Private Placement and
Redemption
On December 15, 2022 (the “Issue Date”), Sabine Pass
Liquefaction, LLC, a Delaware limited liability company (“SPL”), a
subsidiary of Cheniere Energy, Inc. (“Cheniere”), closed the sale
of $70 million aggregate principal amount of senior secured
notes with an interest rate equal to 6.293% (the “Notes”). SPL
intends to use the net proceeds from the Notes to repay a portion
of its 5.625% Senior Secured Notes due 2023 (the “2023 Notes”) and
pay certain fees, costs and expenses incurred in connection with
the sale of the Notes.
On November 30, 2022, SPL issued an irrevocable notice of
redemption to holders of its 2023 Notes for the redemption of all
of its outstanding 2023 Notes in accordance with the terms of the
indenture governing the 2023 Notes. The redemption date for the
2023 Notes will be December 30, 2022. The redemption price for
the 2023 Notes will be equal to the greater of (1) 100% of the
principal amount of such 2023 SPL Notes and (2) the sum of the
present values of the remaining scheduled payments of principal and
interest on such 2023 SPL Notes from the redemption date to
January 15, 2023 (not including any portion of such payments
of interest accrued as of the redemption date) discounted back to
the redemption date on a semi-annual basis (assuming a 360-day year consisting of twelve
30-day months) at the
Treasury Rate (as such term is defined in the Indenture) plus 50
basis points. After such redemption, no 2023 Notes will remain
outstanding. SPL intends to fund the redemption with the proceeds
from the Notes and cash on hand. The foregoing does not constitute
a notice of redemption with respect to the 2023 SPL Notes.

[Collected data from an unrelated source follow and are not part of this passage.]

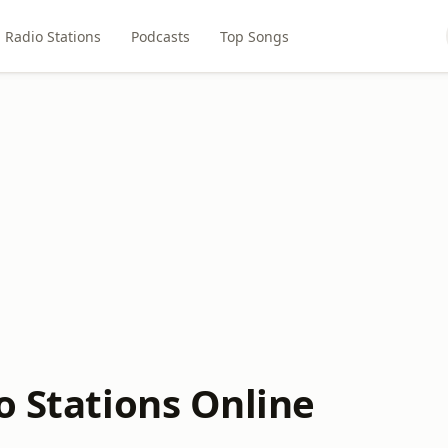
Radio Stations
Podcasts
Top Songs
o Stations Online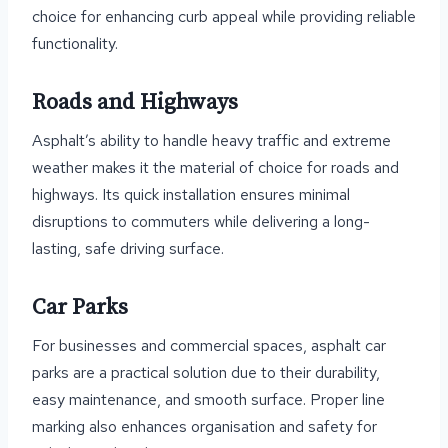
choice for enhancing curb appeal while providing reliable
functionality.
Roads and Highways
Asphalt’s ability to handle heavy traffic and extreme
weather makes it the material of choice for roads and
highways. Its quick installation ensures minimal
disruptions to commuters while delivering a long-
lasting, safe driving surface.
Car Parks
For businesses and commercial spaces, asphalt car
parks are a practical solution due to their durability,
easy maintenance, and smooth surface. Proper line
marking also enhances organisation and safety for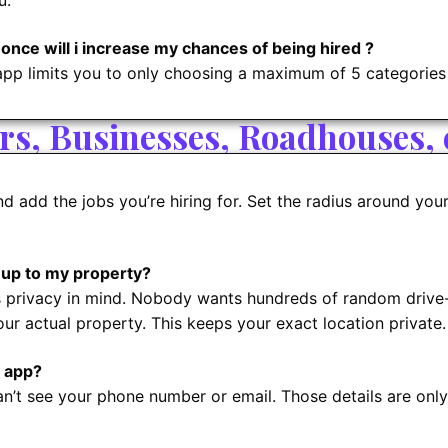
u.
 once will i increase my chances of being hired ?
app limits you to only choosing a maximum of 5 categories
s, Businesses, Roadhouses, e
d add the jobs you’re hiring for. Set the radius around you
 up to my property?
s privacy in mind. Nobody wants hundreds of random drive-i
ur actual property. This keeps your exact location private.
 app?
an’t see your phone number or email. Those details are onl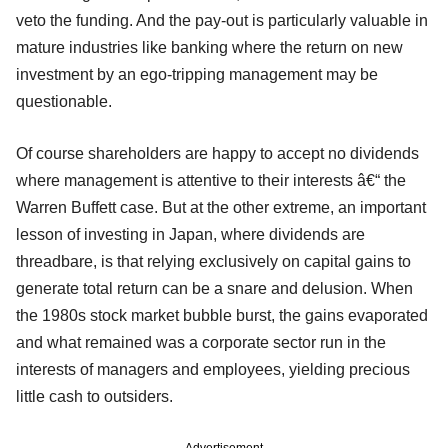
veto the funding. And the pay-out is particularly valuable in
mature industries like banking where the return on new
investment by an ego-tripping management may be
questionable.
Of course shareholders are happy to accept no dividends
where management is attentive to their interests â€“ the
Warren Buffett case. But at the other extreme, an important
lesson of investing in Japan, where dividends are
threadbare, is that relying exclusively on capital gains to
generate total return can be a snare and delusion. When
the 1980s stock market bubble burst, the gains evaporated
and what remained was a corporate sector run in the
interests of managers and employees, yielding precious
little cash to outsiders.
Advertisement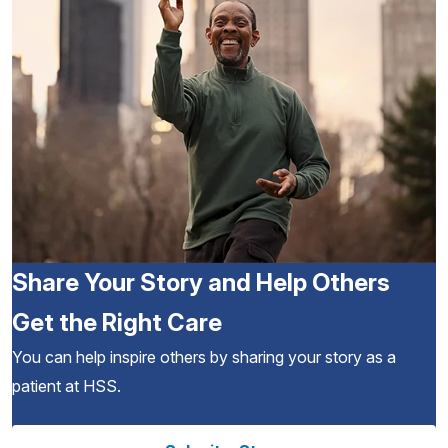
Share Your Story and Help Others
Get the Right Care
You can help inspire others by sharing your story as a
patient at HSS.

The sale of the Notes was not registered under the Securities Act
of 1933, as amended (the “Securities Act”), and the Notes were sold
on a private placement basis in reliance on Section 4(a)(2) of
the Securities Act.
The Notes are fully amortizing, with a weighted average life of
approximately 9.6 years (from the date of issuance of the Notes)

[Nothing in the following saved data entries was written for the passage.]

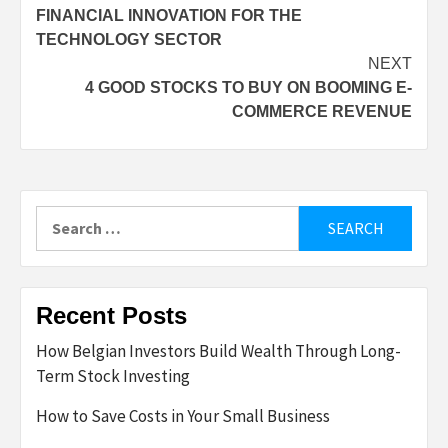
FINANCIAL INNOVATION FOR THE
navigation
TECHNOLOGY SECTOR
NEXT
4 GOOD STOCKS TO BUY ON BOOMING E-
COMMERCE REVENUE
Search
for:
Recent Posts
How Belgian Investors Build Wealth Through Long-
Term Stock Investing
How to Save Costs in Your Small Business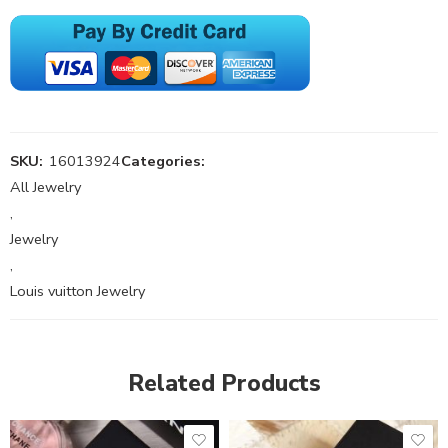
SKU:
16013924
Categories:
All Jewelry
,
Jewelry
,
Louis vuitton Jewelry
Related Products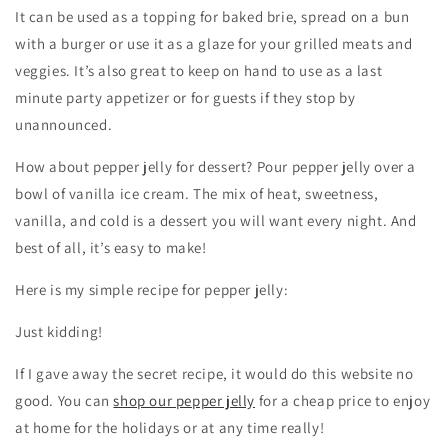
It can be used as a topping for baked brie, spread on a bun
with a burger or use it as a glaze for your grilled meats and
veggies. It’s also great to keep on hand to use as a last
minute party appetizer or for guests if they stop by
unannounced.
How about pepper jelly for dessert? Pour pepper jelly over a
bowl of vanilla ice cream. The mix of heat, sweetness,
vanilla, and cold is a dessert you will want every night. And
best of all, it’s easy to make!
Here is my simple recipe for pepper jelly:
Just kidding!
If I gave away the secret recipe, it would do this website no
good. You can
shop our pepper jelly
for a cheap price to enjoy
at home for the holidays or at any time really!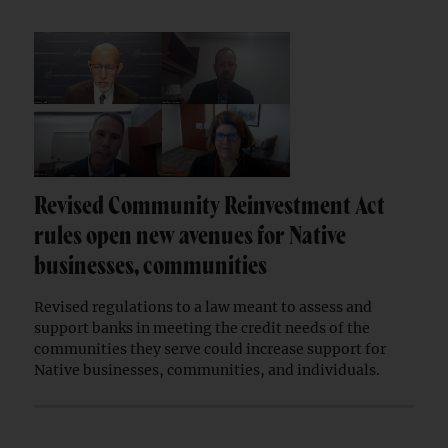
Revised Community Reinvestment Act
rules open new avenues for Native
businesses, communities
Revised regulations to a law meant to assess and
support banks in meeting the credit needs of the
communities they serve could increase support for
Native businesses, communities, and individuals.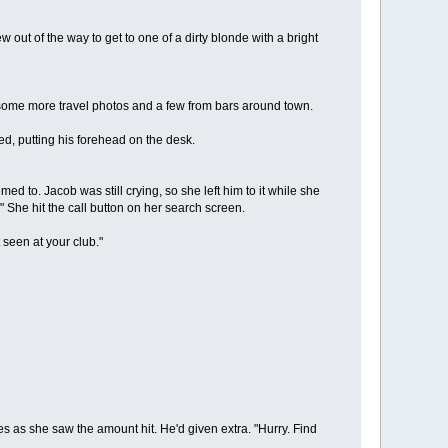
ut of the way to get to one of a dirty blonde with a bright
ome more travel photos and a few from bars around town.
ped, putting his forehead on the desk.
 to. Jacob was still crying, so she left him to it while she
." She hit the call button on her search screen.
seen at your club."
s she saw the amount hit. He'd given extra. "Hurry. Find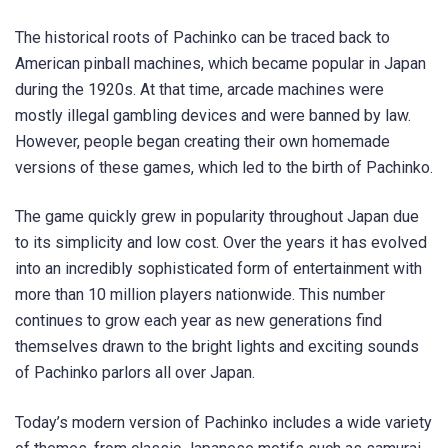
The historical roots of Pachinko can be traced back to
American pinball machines, which became popular in Japan
during the 1920s. At that time, arcade machines were
mostly illegal gambling devices and were banned by law.
However, people began creating their own homemade
versions of these games, which led to the birth of Pachinko.
The game quickly grew in popularity throughout Japan due
to its simplicity and low cost. Over the years it has evolved
into an incredibly sophisticated form of entertainment with
more than 10 million players nationwide. This number
continues to grow each year as new generations find
themselves drawn to the bright lights and exciting sounds
of Pachinko parlors all over Japan.
Today’s modern version of Pachinko includes a wide variety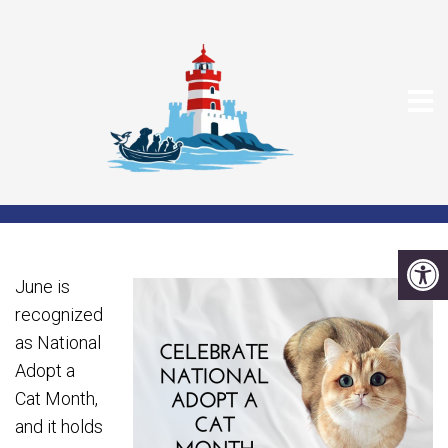
CELEBRATE NATIONAL
ADOPT A CAT MONTH
June is
recognized
as National
Adopt a
Cat Month,
and it holds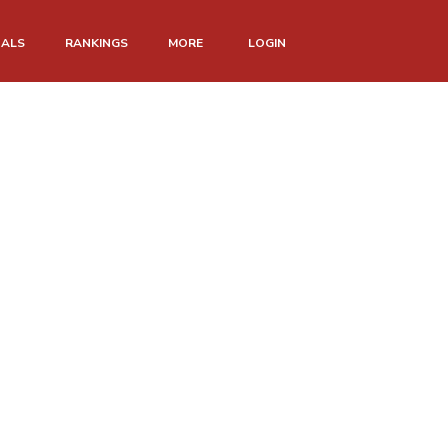
NALS
RANKINGS
MORE
LOGIN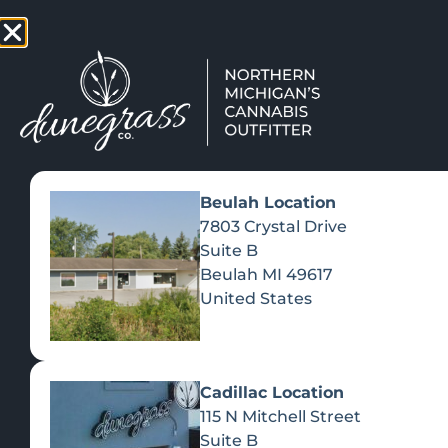
TAP HERE TO FIND OUT HOW
VIEW MEN
Beulah Location
7803 Crystal Drive
Suite B
Beulah
MI
49617
United States
Cadillac Location
115 N Mitchell Street
Suite B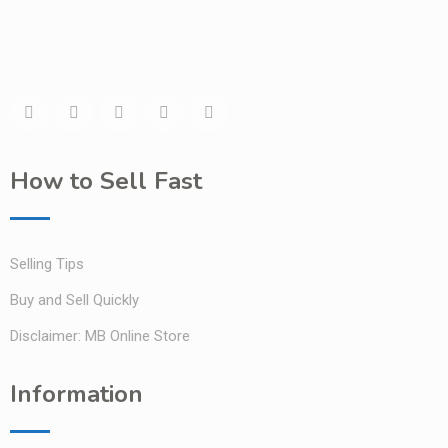
How to Sell Fast
Selling Tips
Buy and Sell Quickly
Disclaimer: MB Online Store
Information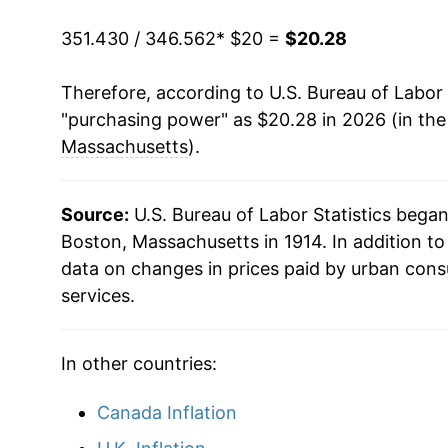
351.430 / 346.562
* $20 =
$20.28
Therefore, according to U.S. Bureau of Labor 
"purchasing power" as $20.28 in 2026 (in th
Massachusetts
).
Source:
U.S. Bureau of Labor Statistics bega
Boston, Massachusetts in 1914. In addition t
data on changes in prices paid by urban cons
services.
In other countries:
Canada Inflation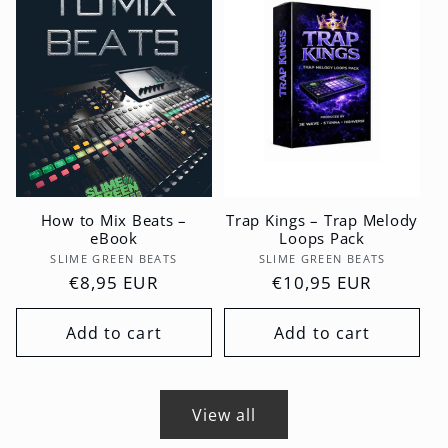
How to Mix Beats –
Trap Kings – Trap Melody
eBook
Loops Pack
Vendor:
Vendor:
SLIME GREEN BEATS
SLIME GREEN BEATS
Regular
€8,95 EUR
Regular
€10,95 EUR
price
price
Add to cart
Add to cart
View all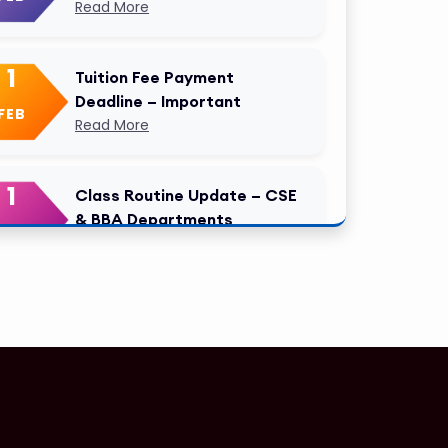
Read More
1
Tuition Fee Payment
Deadline – Important
FEB
Read More
1
Class Routine Update – CSE
& BBA Departments
FEB
Read More
1
Anwer Khan Modern
University Copy
FEB
Read More
1
Anwer Khan Modern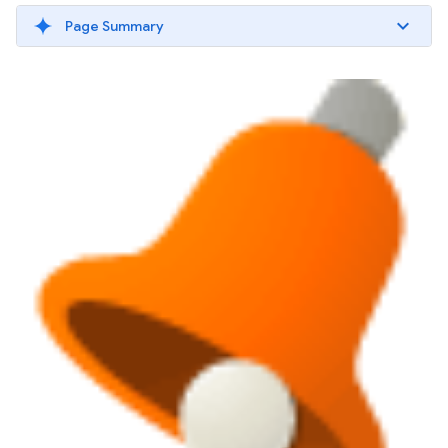
Page Summary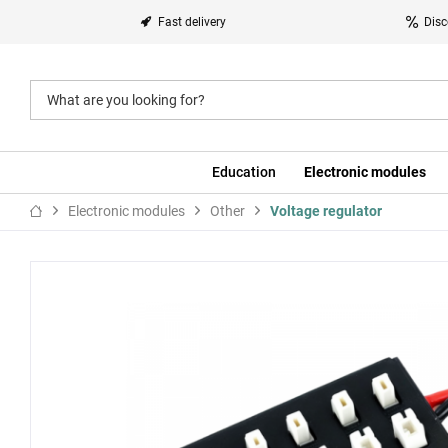
Fast delivery
Disc
Education
Electronic modules
Electronic modules
Other
Voltage regulator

and amortization payments delayed until September 15, 2025.
The Notes will mature on September 15, 2037. Interest on the
Notes is payable semi-annually, in cash in arrears, on
March 15 and September 15 of each year, beginning on
March 15, 2023.
The Notes are senior secured obligations of SPL and rank senior in
right of payment to any and all of SPL’s future indebtedness that
is subordinated in right of payment to the Notes and equal in right
of payment with all of SPL’s existing and future indebtedness
(including all obligations under SPL’s senior working capital
revolving credit and letter of credit reimbursement agreement and
all of SPL’s outstanding senior secured notes) that is senior and
secured by the same collateral securing the Notes. The Notes are
effectively senior to all of SPL’s senior indebtedness that is
unsecured to the extent of the value of the assets constituting the
collateral securing the Notes. The indentures (and, where
applicable, supplements) governing the Notes contain customary
terms, covenants and events of default consistent with SPL’s
existing senior secured notes.
As of the Issue Date, the Notes were not guaranteed but will be
guaranteed in the future by all of SPL’s future restricted
subsidiaries. Such guarantees will be joint and several obligations
of the guarantors of the Notes. The guarantees of the Notes will be
senior secured obligations of the guarantors.
At any time or from time to time prior to March 15, 2037, SPL
may redeem all or a part of the Notes, at a redemption price equal
to the “optional redemption price” set forth in the applicable
indenture governing such Notes, plus accrued and unpaid interest,
if any, to the date of redemption. SPL also may at any time on or
after March 15, 2037, redeem the Notes, in whole or in part,
at a redemption price equal to 100% of the principal amount of the
Notes to be redeemed, plus accrued and unpaid interest, if any, to
the date of redemption.
Forward-Looking
Statements
This current report on Form 8-K contains certain statements that
may include “forward-looking statements.” All statements, other
than statements of historical or present facts or conditions,
included herein are “forward-looking statements.” Included among
“forward-looking statements” are, among other things,
(i) statements regarding the intended use of proceeds of the
Notes and anticipated redemption, (ii) statements regarding
potential financing arrangements, and (iii) statements
regarding future discussions and entry into contracts. Although
Cheniere believes that the expectations reflected in these
forward-looking statements are reasonable, they do involve
assumptions, risks and uncertainties, and these expectations may
prove to be incorrect. Cheniere’s actual results could differ
materially from those anticipated in these forward-looking
statements as a result of a variety of factors, including those
discussed in Cheniere’s periodic reports that are filed with and
available from the Securities and Exchange Commission. You should
not place undue reliance on these forward-looking statements, which
speak only as of the date of this filing. Other than as required
under the securities laws, Cheniere does not assume a duty to
update these forward-looking statements.